#Kesehatan#VirusKorona

Warga Lamteng Diajak Tingkatkan Imun Tubuh dengan Terapi Rempah

( kata)
Warga Lamteng Diajak Tingkatkan Imun Tubuh dengan Terapi Rempah
Warga Bandarjaya Barat, Lamteng yang sempat terpapar dan kini dalam pemulihan mencoba terapi sauna rempah Nusantara, Sabtu, 7 Agustus 2021. (Foto: Wahyu Pamungkas/Lampost.co)


Gunungsugih (Lampost.co) -- Legislator Lampung Tengah mengajak seluruh warga untuk bergerak mandiri mencegah dan mengobati penularan virus korona. Warga pun dianjurkan mengunakan terapi sauna rempah Nusantara sebagai upaya alternatif.

"Kemarin sejumlah warga di Bandarjaya Barat, Terbanggibesar yang terpapar atau berpotensi terpapar covid-19 difasilitasi untuk menggunakan terapi ini," ujar Ketua DPRD Lampung Tengah Sumarsono selaku penggagas terapi tersebut Minggu, 8 Agustus 2021.

Sumarsono mengatakan telah membuat sejumlah bilik sauna yang dihubungkan dengan peralatan yang digunakan untuk merebus rempah-rempah. Beberapa set peralatan sauna sederhana ini kemudian ditempatkan di sejumlah titik agar digunakan untuk terapi sekaligus menjadi contoh.

Ia mengatakan resep rempah-rempah yang digunakan berikut tata cara pengolahan praktisnya juga telah disebarluaskan kepada masyarakat. Ia berharap masing-masing warga dapat bergerak sendiri mencoba membuat alat terapi tersebut berdasarkan contoh yang telah dibuat.   

Menurut Sumarsono, bilik sauna berikut peralatan dan resep rempah yang digunakan merupakan hasil uji coba yang dilakukan di kebun edukasi miliknya. Setelah mencoba sendiri, mengajak orang-orang terdekatnya dan sejumlah warga yang pernah terpapar untuk mencoba.

Menurut Sumarsono,  hal tersebut bukan hal baru.
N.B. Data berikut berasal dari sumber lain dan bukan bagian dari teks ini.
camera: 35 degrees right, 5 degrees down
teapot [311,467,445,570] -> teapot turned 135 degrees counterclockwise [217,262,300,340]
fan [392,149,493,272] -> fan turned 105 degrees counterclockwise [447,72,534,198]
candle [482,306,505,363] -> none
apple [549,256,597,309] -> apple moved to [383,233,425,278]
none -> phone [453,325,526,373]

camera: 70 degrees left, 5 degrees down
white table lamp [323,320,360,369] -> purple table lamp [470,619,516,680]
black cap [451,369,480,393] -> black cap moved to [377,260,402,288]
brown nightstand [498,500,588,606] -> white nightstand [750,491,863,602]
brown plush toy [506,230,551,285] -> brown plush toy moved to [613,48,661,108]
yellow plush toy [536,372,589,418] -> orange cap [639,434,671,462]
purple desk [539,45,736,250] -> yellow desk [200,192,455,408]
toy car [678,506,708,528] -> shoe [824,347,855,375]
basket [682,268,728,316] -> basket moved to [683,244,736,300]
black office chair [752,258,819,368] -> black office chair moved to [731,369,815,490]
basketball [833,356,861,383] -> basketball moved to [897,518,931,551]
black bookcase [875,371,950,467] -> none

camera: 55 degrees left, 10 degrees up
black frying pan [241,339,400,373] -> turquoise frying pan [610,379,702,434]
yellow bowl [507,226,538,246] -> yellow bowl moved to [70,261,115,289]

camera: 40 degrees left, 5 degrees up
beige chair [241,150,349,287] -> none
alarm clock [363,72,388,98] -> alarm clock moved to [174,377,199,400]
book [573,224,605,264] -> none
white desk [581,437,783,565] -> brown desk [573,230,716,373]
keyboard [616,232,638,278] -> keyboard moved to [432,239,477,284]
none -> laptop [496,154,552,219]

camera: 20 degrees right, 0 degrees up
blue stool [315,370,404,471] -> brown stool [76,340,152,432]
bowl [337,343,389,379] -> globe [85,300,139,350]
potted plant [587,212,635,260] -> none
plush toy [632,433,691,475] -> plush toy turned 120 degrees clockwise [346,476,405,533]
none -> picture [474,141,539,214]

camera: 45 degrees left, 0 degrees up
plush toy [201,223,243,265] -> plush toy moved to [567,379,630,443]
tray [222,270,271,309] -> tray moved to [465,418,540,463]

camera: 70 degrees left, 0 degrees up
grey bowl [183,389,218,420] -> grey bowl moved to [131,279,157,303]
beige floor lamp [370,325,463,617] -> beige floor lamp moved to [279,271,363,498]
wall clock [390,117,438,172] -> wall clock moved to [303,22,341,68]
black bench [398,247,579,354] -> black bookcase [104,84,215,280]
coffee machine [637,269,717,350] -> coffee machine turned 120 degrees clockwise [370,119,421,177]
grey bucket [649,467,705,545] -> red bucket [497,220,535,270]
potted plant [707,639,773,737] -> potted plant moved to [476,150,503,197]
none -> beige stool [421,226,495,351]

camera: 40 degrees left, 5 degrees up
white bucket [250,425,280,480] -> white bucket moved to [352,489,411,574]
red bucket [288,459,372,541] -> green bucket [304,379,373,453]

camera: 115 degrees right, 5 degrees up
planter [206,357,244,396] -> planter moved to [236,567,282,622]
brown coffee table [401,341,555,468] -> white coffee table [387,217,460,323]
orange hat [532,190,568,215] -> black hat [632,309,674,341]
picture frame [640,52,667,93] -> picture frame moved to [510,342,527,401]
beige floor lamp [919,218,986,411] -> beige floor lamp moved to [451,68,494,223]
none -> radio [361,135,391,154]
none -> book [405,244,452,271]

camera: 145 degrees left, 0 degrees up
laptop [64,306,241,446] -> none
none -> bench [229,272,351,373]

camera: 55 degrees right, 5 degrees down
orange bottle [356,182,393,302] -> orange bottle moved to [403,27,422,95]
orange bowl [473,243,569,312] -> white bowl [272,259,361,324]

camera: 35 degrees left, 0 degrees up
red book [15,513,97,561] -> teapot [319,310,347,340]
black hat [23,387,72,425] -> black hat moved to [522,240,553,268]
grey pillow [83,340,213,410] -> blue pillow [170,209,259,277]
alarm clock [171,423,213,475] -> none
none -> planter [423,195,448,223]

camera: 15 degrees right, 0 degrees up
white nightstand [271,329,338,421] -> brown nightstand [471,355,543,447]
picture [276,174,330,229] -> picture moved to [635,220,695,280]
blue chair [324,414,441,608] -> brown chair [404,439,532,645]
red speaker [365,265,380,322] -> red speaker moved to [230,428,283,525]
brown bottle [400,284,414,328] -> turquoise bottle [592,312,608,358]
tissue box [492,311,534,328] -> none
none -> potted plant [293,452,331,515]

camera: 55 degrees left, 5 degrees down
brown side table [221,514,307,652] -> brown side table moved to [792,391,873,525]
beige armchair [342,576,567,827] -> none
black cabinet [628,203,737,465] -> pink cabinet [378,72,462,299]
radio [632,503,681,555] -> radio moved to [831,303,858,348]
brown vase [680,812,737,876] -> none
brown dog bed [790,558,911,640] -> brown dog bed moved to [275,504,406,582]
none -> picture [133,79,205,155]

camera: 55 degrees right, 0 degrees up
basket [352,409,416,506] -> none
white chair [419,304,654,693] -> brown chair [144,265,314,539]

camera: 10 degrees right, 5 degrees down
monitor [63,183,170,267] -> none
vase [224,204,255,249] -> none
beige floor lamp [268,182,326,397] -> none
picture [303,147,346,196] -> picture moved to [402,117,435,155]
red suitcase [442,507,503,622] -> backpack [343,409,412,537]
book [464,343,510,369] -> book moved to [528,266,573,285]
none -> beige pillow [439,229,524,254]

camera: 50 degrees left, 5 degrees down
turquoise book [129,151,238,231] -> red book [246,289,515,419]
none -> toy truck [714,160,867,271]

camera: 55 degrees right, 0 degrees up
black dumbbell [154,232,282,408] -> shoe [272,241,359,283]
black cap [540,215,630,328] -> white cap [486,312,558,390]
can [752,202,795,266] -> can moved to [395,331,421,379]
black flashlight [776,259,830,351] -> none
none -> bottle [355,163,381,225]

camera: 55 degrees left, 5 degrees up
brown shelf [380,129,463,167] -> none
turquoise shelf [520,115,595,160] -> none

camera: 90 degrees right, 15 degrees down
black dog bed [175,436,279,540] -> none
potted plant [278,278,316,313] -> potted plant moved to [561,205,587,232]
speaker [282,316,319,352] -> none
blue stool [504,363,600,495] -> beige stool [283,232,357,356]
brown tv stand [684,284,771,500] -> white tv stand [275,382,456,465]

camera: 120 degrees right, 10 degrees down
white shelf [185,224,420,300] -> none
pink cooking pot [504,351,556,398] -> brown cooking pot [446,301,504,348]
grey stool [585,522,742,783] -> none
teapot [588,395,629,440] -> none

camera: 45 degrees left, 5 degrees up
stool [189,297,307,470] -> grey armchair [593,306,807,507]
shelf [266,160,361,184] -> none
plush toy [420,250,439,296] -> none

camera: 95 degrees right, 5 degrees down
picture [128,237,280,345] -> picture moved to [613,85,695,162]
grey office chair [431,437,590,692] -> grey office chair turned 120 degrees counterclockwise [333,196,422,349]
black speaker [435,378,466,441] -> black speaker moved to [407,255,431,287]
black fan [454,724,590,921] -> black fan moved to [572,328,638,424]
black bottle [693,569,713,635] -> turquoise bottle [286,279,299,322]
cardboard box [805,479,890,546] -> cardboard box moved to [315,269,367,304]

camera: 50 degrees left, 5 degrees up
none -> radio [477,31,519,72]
Hal itu sudah dipakai oleh banyak orang pada masa lalu, khususnya saat pergantian musim dan banyak penyakit menyerang. Model terapi ini terbukti efektif meningkatkan imun tubuh dan mengobati berbagai penyakit.

"Terapi ini meningkatkan imunitas. Sejumlah warga yang terpapar dengan skala menengah sampai ringan bisa sembuh. Sauna rempah-rempah sebenarnya sudah ada dari dulu, kita hanya perlu mengingat dan menggunakan kembali ajaran nenek moyang dulu."

Selain mengajak warga untuk secara mandiri membuat dan mengaplikasikan sauna rempah nusantara, Sumarsono mengatakan akan mengupayakan agar tiap-tiap kampung untuk mengaplikasikan model sauna ini.

Marnoto (53), warga Bandarjaya Barat, mengaku sudah dua kali menggunakan terapi rempah tersebut.  Sebelumnya ia merawat dan berinteraksi dengan pasien korona, sehingga berpotensi terpapar. Meskipun hasil ujinya negatif, ia tetap berupaya meningkatkan ketahanan tubuh.

"Badan terasa ringan. Biasanya bangun tidur linu-linu, setelah dua kali sauna berkurang jauh linu-linunya. Hasil tes saya negatif walaupun tadinya merawat istri yang terpapar dan diisolasi di rumah sakit. Ini untuk pencegahan, saya tetap berhati-hati dan menjaga kondisi badan, " kata dia.

Sri Wahyuni (46), mengaku dalam masa pemulihan setelah dinyatakan terpapar. Ia sudah isolasi 20 hari di RS dan 15 hari di rumah. Sejak selesai isolasi, ia berupaya memulihkan diri, salah satunya dengan terapi sauna.

"Sudah dua kali mencoba sauna ini. Makin enak badannya. Kalau bisa bilik sauna ini diperbanyak sama pemerintah. Jadi yang sudah terpapar segera pulih dan yang belum bisa dicegah, " pungkasnya.

Indra, warga lain yang juga sempat terpapar, mengaku sudah lima kali menggunakan sauna Rempah ini selama pemulihan. Ia merasakan badannya semakin sehat. Ia mengajak warga lain yang dalam pemulihan tetapi belum mencoba sauna rempah untuk mencoba.